Looking ahead, the trajectory of EU-China relations will likely continue to be shaped by the interplay of economic pragmatism and ideological divergences. On one hand, both sides recognize the immense economic benefits that cooperation can bring, especially in fields like technology, green energy, and advanced manufacturing. Both sides will keep their dialogue on practical issues that can be easily discussed. On the other, entrenched suspicions and conflicting worldviews persist beneath the surface, threatening to undermine substantive progress.

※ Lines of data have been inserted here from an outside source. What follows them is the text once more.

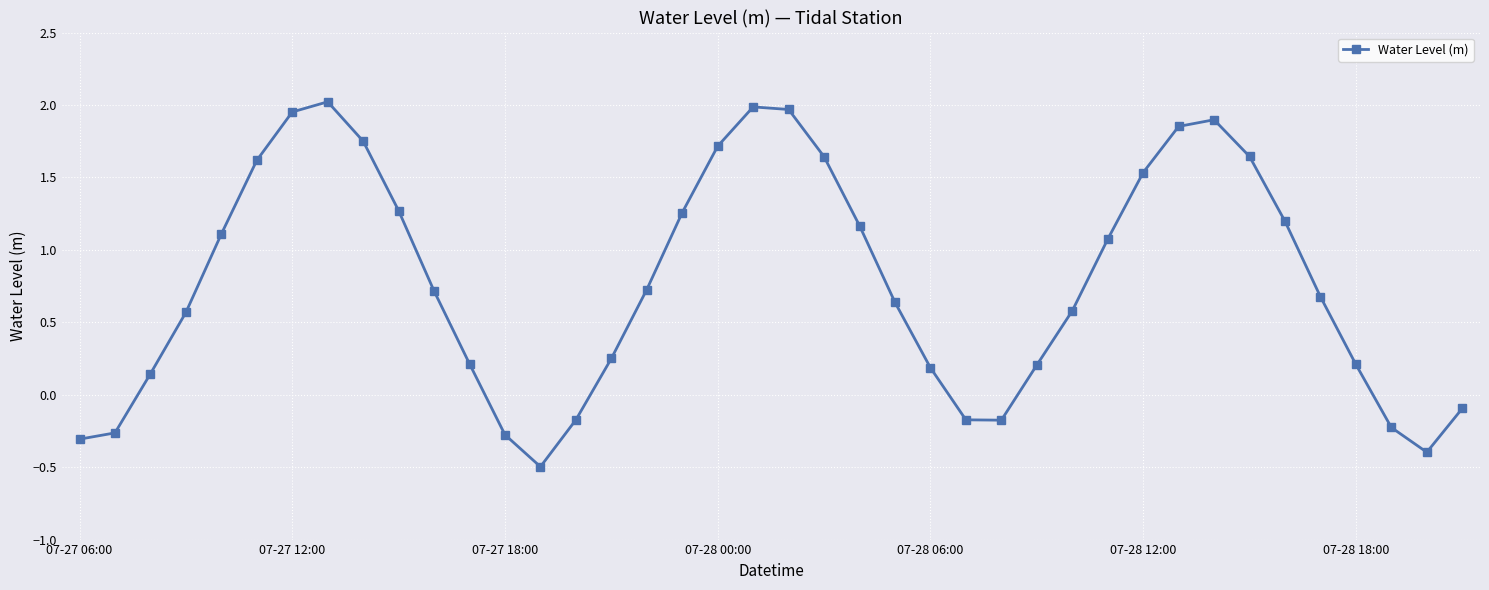

What is the difference between the maximum and minimum values?

2.5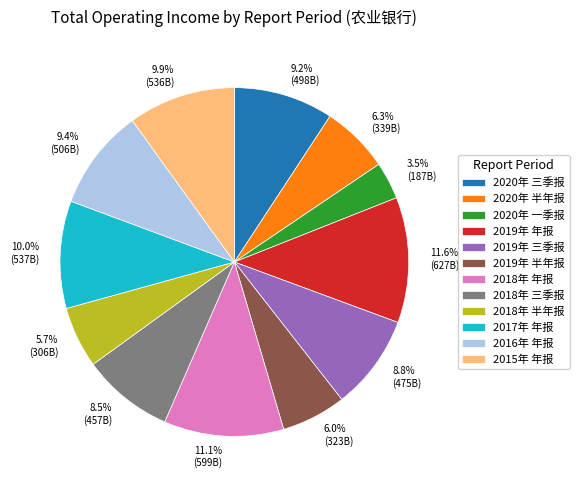

Is there any slice that represents more than half of the pie?

No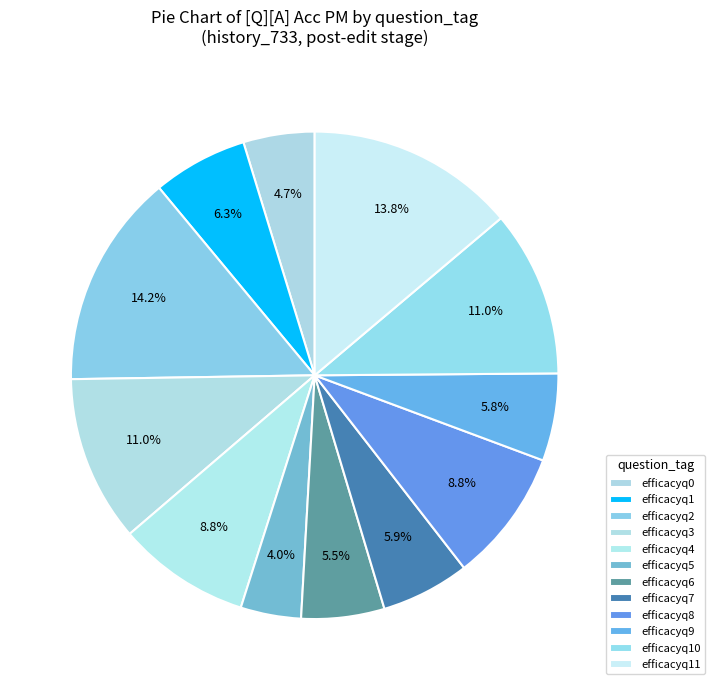

Does efficacyq3 represent more than half of the total?

No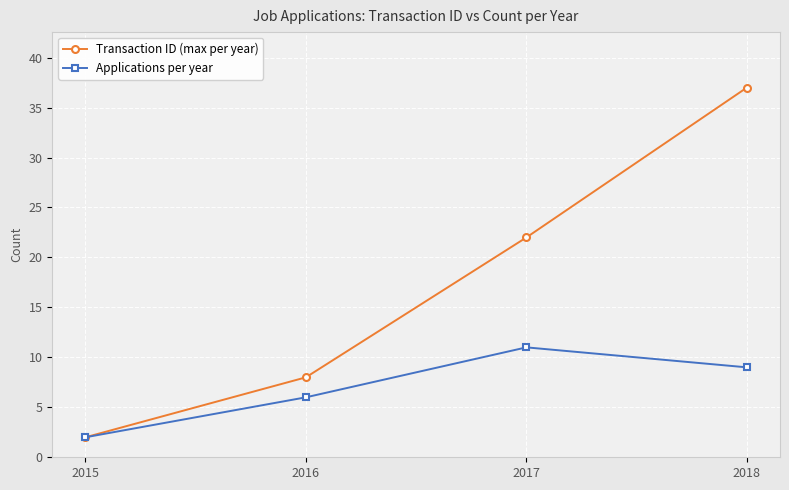

How many interior local peaks does the Applications per year series have?

1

The challenge for the EU lies in balancing its foundational commitment to liberal democratic values and market openness with the practical realities of engaging a increasingly powerful, state-driven economy like China’s. For China, the imperative is to navigate the fragmented EU entity, while pushing for greater access and fair treatment in the bloc’s markets. Mutual dependency – particularly in critical sectors such as renewable energy, supply chain logistics, and digital infrastructure – means that neither side can afford a total rupture, even amid periodic flare-ups and arguments over trade or technology transfer.

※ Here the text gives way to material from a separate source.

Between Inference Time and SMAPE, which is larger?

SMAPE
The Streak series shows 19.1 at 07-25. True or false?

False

The coming years may well see an intensification of sectoral negotiations and ad hoc agreements, especially at the state-to-state level, as both sides seek to insulate their most vital interests while maintaining the veneer of strategic partnership. Much will depend on the ability of EU leaders to recalibrate their approach in response to shifting global power dynamics and the willingness of Chinese leaders and policymakers to offer meaningful and strategic concessions where interests align.
Amid these uncertainties, what remains clear is that the EU-China relationship will be a bellwether for the broader global transition from the old order of unipolarity to a more complex, more chaotic, and more conflict-ridden multipolar landscape. As economic and geopolitical rivalries evolve, both parties will face constant tests of flexibility, pragmatism, and resolve – qualities that will determine whether cooperation can trump confrontation in the years to come.

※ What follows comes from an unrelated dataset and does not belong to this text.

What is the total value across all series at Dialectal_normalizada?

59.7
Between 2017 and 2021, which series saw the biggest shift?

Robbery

If the market principle of adhering to a liberal international trade order is really adopted, the emergence of the Chinese electric vehicles and their exports to EU countries can be seen more as a win-win scenario in which European automobile industries can consider possible joint ventures and stronger partnerships with Chinese automobile sector rather than a zero-sum game as perceived by EU leaders. The real world of liberal international market is to stimulate and consider cooperative joint ventures. As such, the most recent EU-China Summit in Beijing reflects the outdated ideology of EU leadership with its traditional dependency on the US amid an old US-led Euro-centric world. It remains to be seen how the EU leadership will adapt more innovatively, creatively, independently and constructively to the new world of multipolarity with the continuous decline of US soft power and the rapid rise of many new powers, such as China.